Assuming Glossier is able to convince the USPTO the color pink is not functional, their second argument hinges on a showing of acquired distinctiveness. Glossier begins by stating the five years of use of the mark and that there is extensive evidence that relevant consumers immediately recognize the color pink on a bubble-lined zip top pouch as Glossier’s Pink Pouch. While evidence of consumer recognition may not be dispositive under the acquired distinctiveness analysis, Glossier may have a better chance of getting trademark protection if evidence of advertising expenditures, unsolicited media coverage and consumer “studies” are significant. Glossier provides examples of advertising on its website, NYC subway ads, and social media posts, but does not detail exactly how much was spent on such advertising. The novelty of social media makes it difficult to assess whether the USPTO will find such evidence compelling because whether or not a post was paid for is not readily discernable, and one part of the appeal for advertising through social media is that it can cost significantly less than running a television ad or print ad. Glossier then provides numerous examples of unsolicited media coverage including articles by popular fashion and beauty websites directly referencing the pink pouches which is likely to tip in their favor. Lastly, Glossier includes third-party social media posts as evidence that consumers already associate the Pink Pouch with Glossier when uploading photos and comments that highlight the pink packaging.
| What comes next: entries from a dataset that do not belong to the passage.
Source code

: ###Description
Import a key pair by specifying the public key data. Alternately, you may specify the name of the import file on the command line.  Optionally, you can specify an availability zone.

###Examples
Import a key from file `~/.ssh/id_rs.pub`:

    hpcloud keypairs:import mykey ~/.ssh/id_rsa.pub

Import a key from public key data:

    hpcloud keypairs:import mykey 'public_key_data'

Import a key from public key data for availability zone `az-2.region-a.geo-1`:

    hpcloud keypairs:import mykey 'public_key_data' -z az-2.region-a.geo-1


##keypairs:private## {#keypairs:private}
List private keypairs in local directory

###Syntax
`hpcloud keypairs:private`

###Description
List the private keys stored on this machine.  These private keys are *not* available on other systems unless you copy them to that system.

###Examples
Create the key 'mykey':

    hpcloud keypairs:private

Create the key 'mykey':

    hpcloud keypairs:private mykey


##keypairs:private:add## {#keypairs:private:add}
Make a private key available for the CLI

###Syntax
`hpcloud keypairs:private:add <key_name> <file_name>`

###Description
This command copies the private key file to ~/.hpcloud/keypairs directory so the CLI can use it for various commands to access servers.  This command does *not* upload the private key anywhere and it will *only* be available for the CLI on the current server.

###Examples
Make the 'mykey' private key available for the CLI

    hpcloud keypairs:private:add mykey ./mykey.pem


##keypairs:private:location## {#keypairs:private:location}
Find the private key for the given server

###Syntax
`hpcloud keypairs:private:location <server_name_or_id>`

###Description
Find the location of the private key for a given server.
Should the USPTO consider social media posts as evidence of consumer association with the pink pouch and the Glossier brand, there may be a stronger argument for supporting registration.  However,  there are other beauty brands that also use Millennial Pink in their product packaging, such as Sephora and Kylie Cosmetics, and the USPTO may find that the interest in avoiding any hinderance of competition outweighs Glossier’s desire to claim the color pink. It remains unclear whether Glossier will succeed in getting the trademark registration, but even without it, it appears that Glossier’s consumers will continue to recognize the pink pouch as Glossier’s product packaging.